Loading Data from Google BigQuery

This section provides you with information on how to connect to Google BigQuery to Exasol and then load data. One of the ways to import data is using Simba BigQuery JDBC driver.

To view details about data type mappings or to migrate data, see the BigQuery to Exasol migration scripts in our GitHub repository.

Prerequisites

  • You need a Google Cloud account (http://cloud.google.com).
  • Download Simba BigQuery JDBC driver.
  • You need a BucketFS bucket.
  • Exasol instance with access to the internet.

Procedure

Configuring Google BigQuery to connect with Exasol includes the following steps.

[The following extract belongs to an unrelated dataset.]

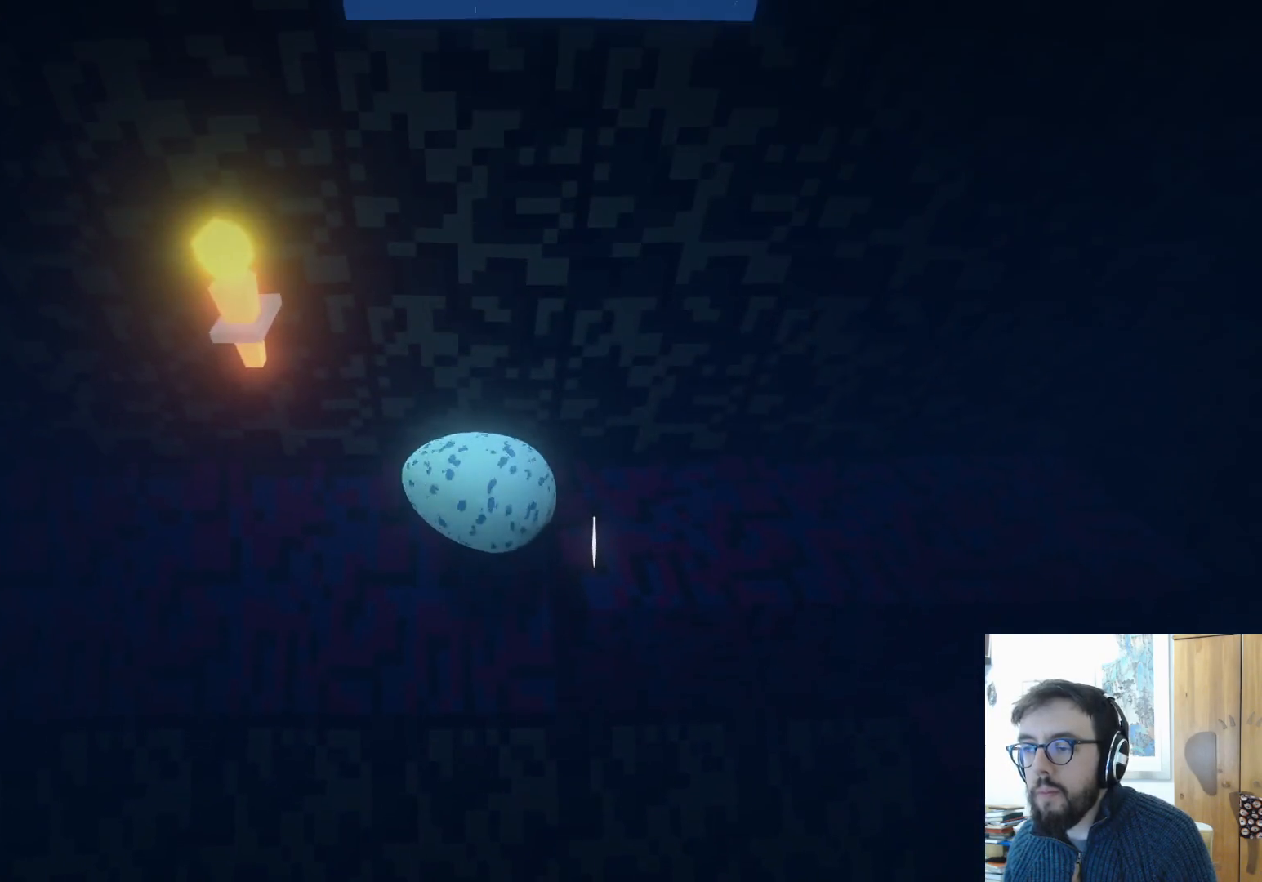
{"buttons": [], "left_stick": "up-right", "right_stick": "center", "events": []}
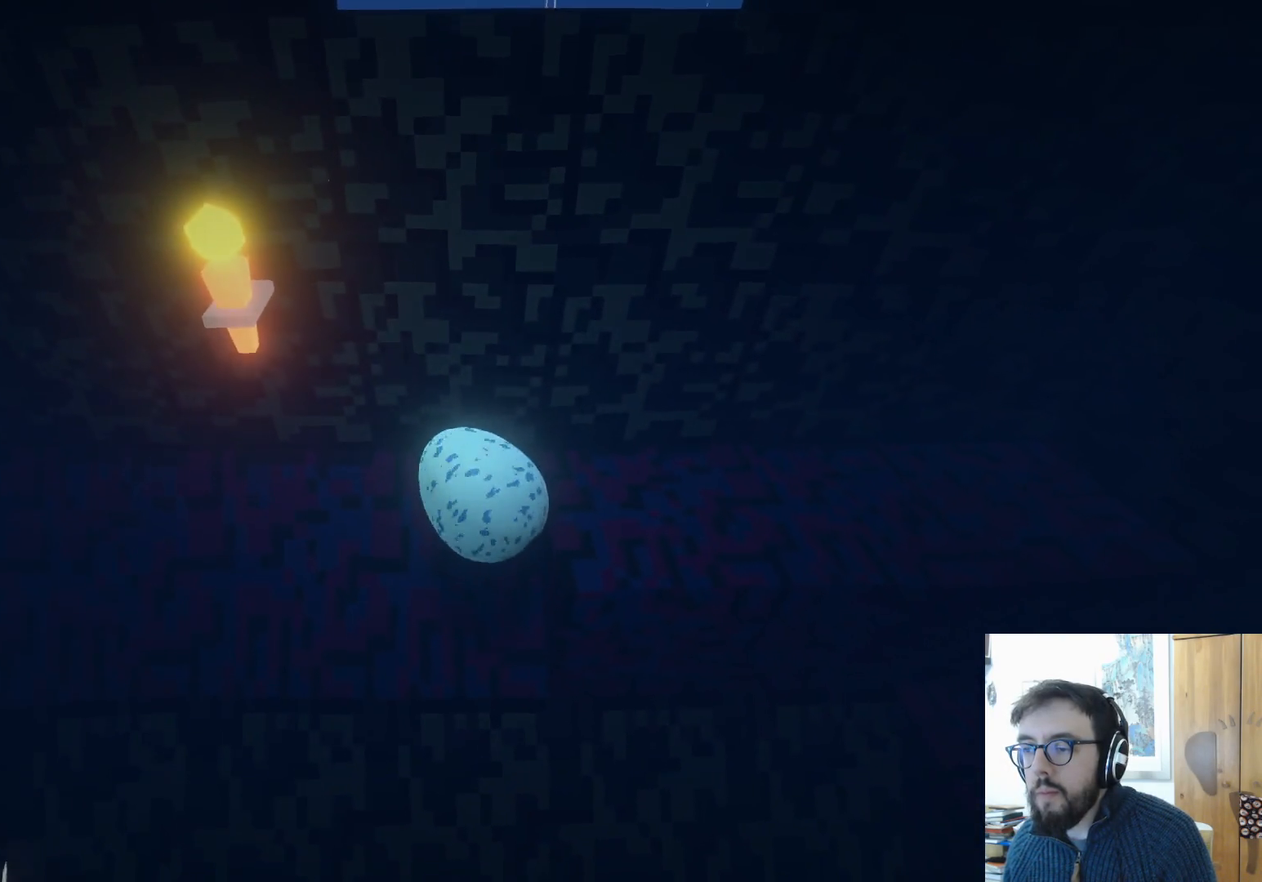
{"buttons": [], "left_stick": "up-right", "right_stick": "down", "events": [[467, "right_stick", "down"]]}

Step 1: Create Service Account

  1. Log in to Google Developers Console, and create a new project or select an existing project.
  2. In the sidebar, select IAM & Admin section and then choose Service accounts.
  3. Click Create Service Account for your project.
  4. Enter the service account details and grant the corresponding BigQuery roles from the Role dropdown list.
  5. Select the checkbox next to Furnish a new private key and ensure JSON is selected as Key type. Save the JSON file to your computer.
  6. Click Create. For addition information, refer to Creating and managing service accounts on Google.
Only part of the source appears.